--- Task description ---
Output every line of the items below, character for character and in the same order.

--- Source data ---
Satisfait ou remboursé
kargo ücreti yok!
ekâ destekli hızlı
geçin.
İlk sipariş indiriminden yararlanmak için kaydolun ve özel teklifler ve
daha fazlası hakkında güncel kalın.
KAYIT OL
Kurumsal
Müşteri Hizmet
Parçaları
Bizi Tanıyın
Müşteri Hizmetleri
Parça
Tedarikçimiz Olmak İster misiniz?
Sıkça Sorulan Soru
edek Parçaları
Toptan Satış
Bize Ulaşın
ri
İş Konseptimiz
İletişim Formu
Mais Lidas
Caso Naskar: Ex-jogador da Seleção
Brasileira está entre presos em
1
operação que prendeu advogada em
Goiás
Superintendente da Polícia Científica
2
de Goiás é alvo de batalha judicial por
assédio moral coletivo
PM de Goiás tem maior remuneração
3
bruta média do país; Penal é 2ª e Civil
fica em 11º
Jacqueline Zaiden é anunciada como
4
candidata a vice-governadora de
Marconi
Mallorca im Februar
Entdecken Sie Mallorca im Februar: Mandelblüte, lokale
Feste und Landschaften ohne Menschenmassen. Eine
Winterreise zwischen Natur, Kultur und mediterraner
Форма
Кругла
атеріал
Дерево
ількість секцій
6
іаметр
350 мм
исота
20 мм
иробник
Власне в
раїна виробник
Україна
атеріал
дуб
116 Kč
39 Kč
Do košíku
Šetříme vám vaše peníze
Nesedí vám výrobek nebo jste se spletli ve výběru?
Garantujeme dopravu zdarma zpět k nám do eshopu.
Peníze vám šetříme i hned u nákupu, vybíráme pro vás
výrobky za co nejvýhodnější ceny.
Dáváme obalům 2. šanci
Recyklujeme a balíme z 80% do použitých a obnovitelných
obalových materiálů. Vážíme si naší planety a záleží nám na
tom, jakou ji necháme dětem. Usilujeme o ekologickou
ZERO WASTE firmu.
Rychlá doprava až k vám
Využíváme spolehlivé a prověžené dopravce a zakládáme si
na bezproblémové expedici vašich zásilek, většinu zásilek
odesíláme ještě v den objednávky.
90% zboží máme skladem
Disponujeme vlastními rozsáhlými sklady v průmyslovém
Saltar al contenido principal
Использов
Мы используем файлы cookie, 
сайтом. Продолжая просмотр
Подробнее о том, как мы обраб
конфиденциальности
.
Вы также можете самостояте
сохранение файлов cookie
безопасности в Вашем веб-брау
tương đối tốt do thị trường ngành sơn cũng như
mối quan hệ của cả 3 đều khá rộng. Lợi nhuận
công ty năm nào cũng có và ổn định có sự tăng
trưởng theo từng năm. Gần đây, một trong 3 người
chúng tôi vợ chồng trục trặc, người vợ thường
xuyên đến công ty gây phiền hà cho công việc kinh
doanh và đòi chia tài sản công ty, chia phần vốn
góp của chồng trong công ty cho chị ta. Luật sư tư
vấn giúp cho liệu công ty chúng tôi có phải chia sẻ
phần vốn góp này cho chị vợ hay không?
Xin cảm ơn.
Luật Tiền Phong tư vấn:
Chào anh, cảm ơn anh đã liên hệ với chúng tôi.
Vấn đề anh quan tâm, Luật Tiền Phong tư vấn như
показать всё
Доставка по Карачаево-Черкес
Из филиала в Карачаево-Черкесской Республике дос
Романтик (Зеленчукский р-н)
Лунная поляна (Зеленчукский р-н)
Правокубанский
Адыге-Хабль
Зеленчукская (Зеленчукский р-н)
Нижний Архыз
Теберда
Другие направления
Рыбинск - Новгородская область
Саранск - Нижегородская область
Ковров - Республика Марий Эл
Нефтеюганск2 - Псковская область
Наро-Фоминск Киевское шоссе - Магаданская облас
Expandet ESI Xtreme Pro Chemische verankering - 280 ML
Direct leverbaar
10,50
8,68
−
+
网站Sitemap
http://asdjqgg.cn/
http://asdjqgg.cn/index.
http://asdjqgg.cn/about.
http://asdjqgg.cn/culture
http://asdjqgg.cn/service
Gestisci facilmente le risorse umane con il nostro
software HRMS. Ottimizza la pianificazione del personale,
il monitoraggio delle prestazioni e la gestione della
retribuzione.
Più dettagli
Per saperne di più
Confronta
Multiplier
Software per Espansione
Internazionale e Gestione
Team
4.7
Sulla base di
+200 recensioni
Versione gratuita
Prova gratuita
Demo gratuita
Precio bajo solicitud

--- Response ---
Satisfait ou remboursé
kargo ücreti yok!
ekâ destekli hızlı
geçin.
İlk sipariş indiriminden yararlanmak için kaydolun ve özel teklifler ve
daha fazlası hakkında güncel kalın.
KAYIT OL
Kurumsal
Müşteri Hizmet
Parçaları
Bizi Tanıyın
Müşteri Hizmetleri
Parça
Tedarikçimiz Olmak İster misiniz?
Sıkça Sorulan Soru
edek Parçaları
Toptan Satış
Bize Ulaşın
ri
İş Konseptimiz
İletişim Formu
Mais Lidas
Caso Naskar: Ex-jogador da Seleção
Brasileira está entre presos em
1
operação que prendeu advogada em
Goiás
Superintendente da Polícia Científica
2
de Goiás é alvo de batalha judicial por
assédio moral coletivo
PM de Goiás tem maior remuneração
3
bruta média do país; Penal é 2ª e Civil
fica em 11º
Jacqueline Zaiden é anunciada como
4
candidata a vice-governadora de
Marconi
Mallorca im Februar
Entdecken Sie Mallorca im Februar: Mandelblüte, lokale
Feste und Landschaften ohne Menschenmassen. Eine
Winterreise zwischen Natur, Kultur und mediterraner
Форма
Кругла
атеріал
Дерево
ількість секцій
6
іаметр
350 мм
исота
20 мм
иробник
Власне в
раїна виробник
Україна
атеріал
дуб
116 Kč
39 Kč
Do košíku
Šetříme vám vaše peníze
Nesedí vám výrobek nebo jste se spletli ve výběru?
Garantujeme dopravu zdarma zpět k nám do eshopu.
Peníze vám šetříme i hned u nákupu, vybíráme pro vás
výrobky za co nejvýhodnější ceny.
Dáváme obalům 2. šanci
Recyklujeme a balíme z 80% do použitých a obnovitelných
obalových materiálů. Vážíme si naší planety a záleží nám na
tom, jakou ji necháme dětem. Usilujeme o ekologickou
ZERO WASTE firmu.
Rychlá doprava až k vám
Využíváme spolehlivé a prověžené dopravce a zakládáme si
na bezproblémové expedici vašich zásilek, většinu zásilek
odesíláme ještě v den objednávky.
90% zboží máme skladem
Disponujeme vlastními rozsáhlými sklady v průmyslovém
Saltar al contenido principal
Использов
Мы используем файлы cookie, 
сайтом. Продолжая просмотр
Подробнее о том, как мы обраб
конфиденциальности
.
Вы также можете самостояте
сохранение файлов cookie
безопасности в Вашем веб-брау
tương đối tốt do thị trường ngành sơn cũng như
mối quan hệ của cả 3 đều khá rộng. Lợi nhuận
công ty năm nào cũng có và ổn định có sự tăng
trưởng theo từng năm. Gần đây, một trong 3 người
chúng tôi vợ chồng trục trặc, người vợ thường
xuyên đến công ty gây phiền hà cho công việc kinh
doanh và đòi chia tài sản công ty, chia phần vốn
góp của chồng trong công ty cho chị ta. Luật sư tư
vấn giúp cho liệu công ty chúng tôi có phải chia sẻ
phần vốn góp này cho chị vợ hay không?
Xin cảm ơn.
Luật Tiền Phong tư vấn:
Chào anh, cảm ơn anh đã liên hệ với chúng tôi.
Vấn đề anh quan tâm, Luật Tiền Phong tư vấn như
показать всё
Доставка по Карачаево-Черкес
Из филиала в Карачаево-Черкесской Республике дос
Романтик (Зеленчукский р-н)
Лунная поляна (Зеленчукский р-н)
Правокубанский
Адыге-Хабль
Зеленчукская (Зеленчукский р-н)
Нижний Архыз
Теберда
Другие направления
Рыбинск - Новгородская область
Саранск - Нижегородская область
Ковров - Республика Марий Эл
Нефтеюганск2 - Псковская область
Наро-Фоминск Киевское шоссе - Магаданская облас
Expandet ESI Xtreme Pro Chemische verankering - 280 ML
Direct leverbaar
10,50
8,68
−
+
网站Sitemap
http://asdjqgg.cn/
http://asdjqgg.cn/index.
http://asdjqgg.cn/about.
http://asdjqgg.cn/culture
http://asdjqgg.cn/service
Gestisci facilmente le risorse umane con il nostro
software HRMS. Ottimizza la pianificazione del personale,
il monitoraggio delle prestazioni e la gestione della
retribuzione.
Più dettagli
Per saperne di più
Confronta
Multiplier
Software per Espansione
Internazionale e Gestione
Team
4.7
Sulla base di
+200 recensioni
Versione gratuita
Prova gratuita
Demo gratuita
Precio bajo solicitud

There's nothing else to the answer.